Beyond comparing distributions, we can also quantify the amount of feature-feature communication between the water sites. The corresponding function looks similar to the ensemble comarison above, however it calculates the amount of shared information between each pair of residues.

water_pairs_names, water_pairs_ssi = ssi_feature_analysis(
    water_feat_a['WaterPocket_Distr'], water_feat_b['WaterPocket_Distr'],
    water_data_a['WaterPocket_Distr'], water_data_b['WaterPocket_Distr'],
    water_states, verbose=True, h2o=True
)

This function produces an array for the SSI between all features. This array is two-dimensional, so we visualize its values using a heat map:

from pensa.comparison import resnum_heatmap, pair_features_heatmap

pair_features_heatmap(
    water_pairs_names, water_pairs_ssi,
    "plots/water-pairs_ssi.pdf",
    vmin = 0.0, vmax = 1.,
    cbar_label='SSI',
    separator=' & '
)

Water and Torsions Combined

Now we want to investigate information flow between more than one type of features. To do so, we combine the water sites and the torsions:

all_feat_a = water_feat_a['WaterPocket_Distr'] + bbtors_res_feat_a
all_feat_b = water_feat_b['WaterPocket_Distr'] + bbtors_res_feat_b
all_data_a = np.array(list(water_data_a['WaterPocket_Distr']) + list(bbtors_res_data_a), dtype=object)
all_data_b = np.array(list(water_data_b['WaterPocket_Distr']) + list(bbtors_res_data_b), dtype=object)
all_states = water_states + bbtors_states

Note that we only use backbone torsions here to minimize computational effort. Analysis of sidechain torsions (or of both combined) can often deliver more scientific insigts.

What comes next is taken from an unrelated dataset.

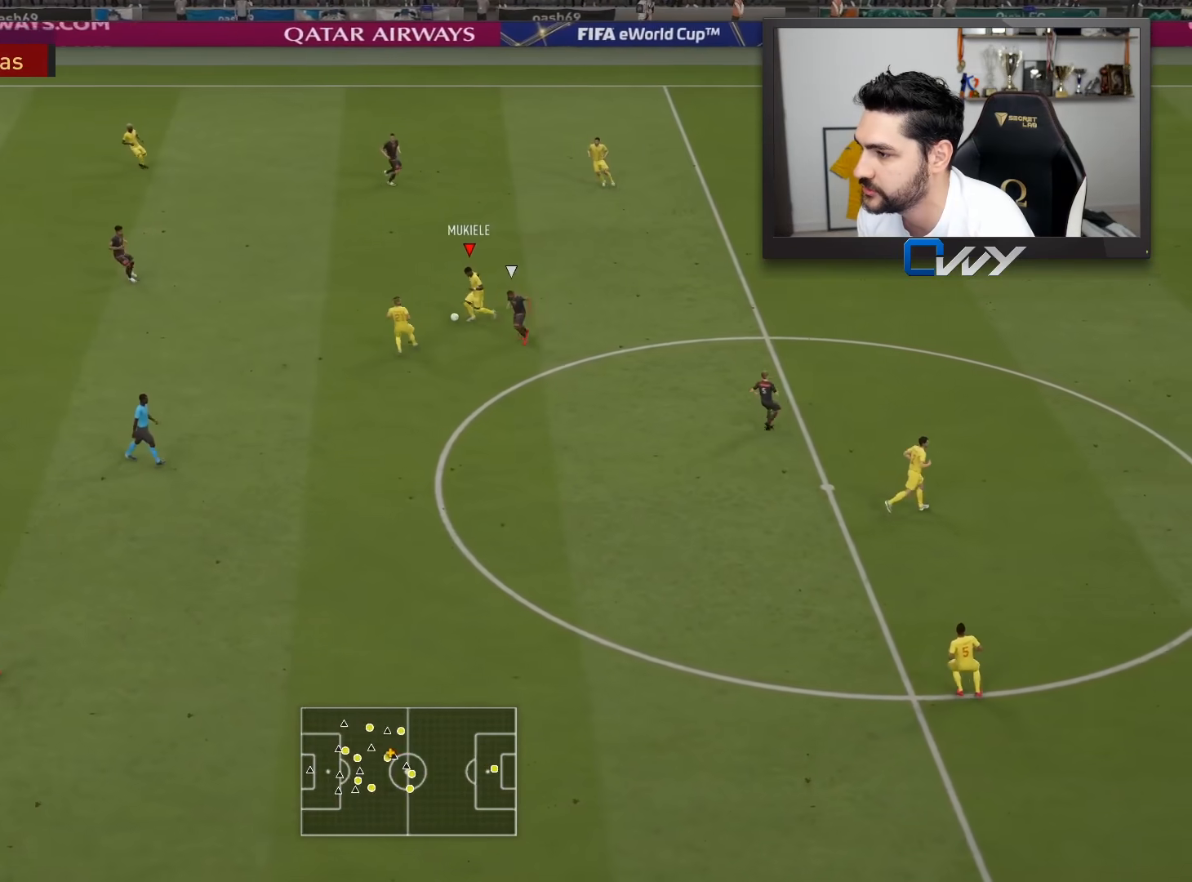
{"buttons": ["L2", "L3"], "left_stick": "left", "right_stick": "center", "events": [[150, "CROSS", "down"], [317, "CROSS", "up"]]}
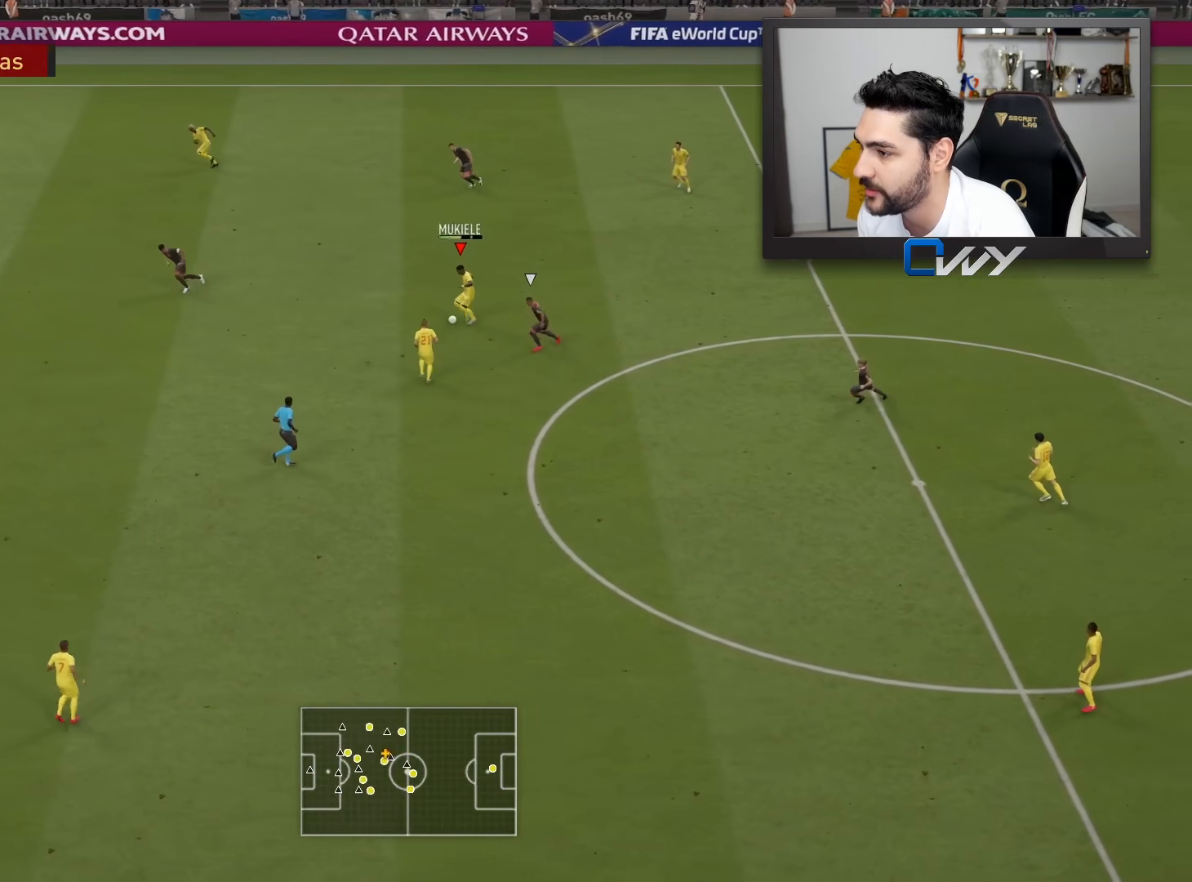
{"buttons": [], "left_stick": "down-left", "right_stick": "center", "events": [[150, "L3", "up"], [183, "left_stick", "center"], [200, "L2", "up"], [350, "left_stick", "down-left"]]}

As we did for the water sites above, we now calculate the SSI for all combined feature-feature pairs.

all_pairs_names, all_pairs_ssi = ssi_feature_analysis(
    all_feat_a, all_feat_b,
    all_data_a, all_data_b,
    all_states, verbose=True
)

The number of pairs for an entire protein is enormous so we determine those with the highest SSI. To alleviate the computational effort for the sort function, we first filter the pairs by a threshold SSI of 0.5:

relevant = np.abs(all_pairs_ssi) > 0.5
not_self = np.array([name.split(' & ')[0] != name.split(' & ')[1] for name in all_pairs_names])
relevant *= not_self
argrelev = np.argwhere(relevant).flatten()
all_relevant_pairs_names = [all_pairs_names[i] for i in argrelev]
all_relevant_pairs_ssi = all_pairs_ssi[relevant]

Then we run the actual sorting by SSI.

sort_features(all_relevant_pairs_names, all_relevant_pairs_ssi)

The Co-SSI feature-feature-ensemble analysis is done in the same manner.

all_new_pairs_names, all_new_pairs_ssi, all_new_pairs_cossi = cossi_featens_analysis(
    all_feat_a, all_feat_b, all_feat_a, all_feat_b,
    all_data_a, all_data_b, all_data_a, all_data_b,
    all_states, all_states, verbose=True
)

The output of cossi_featens_analysis() produces an array for the SSI and the Co-SSI between all features. These results can again be visualized in a 2D representation.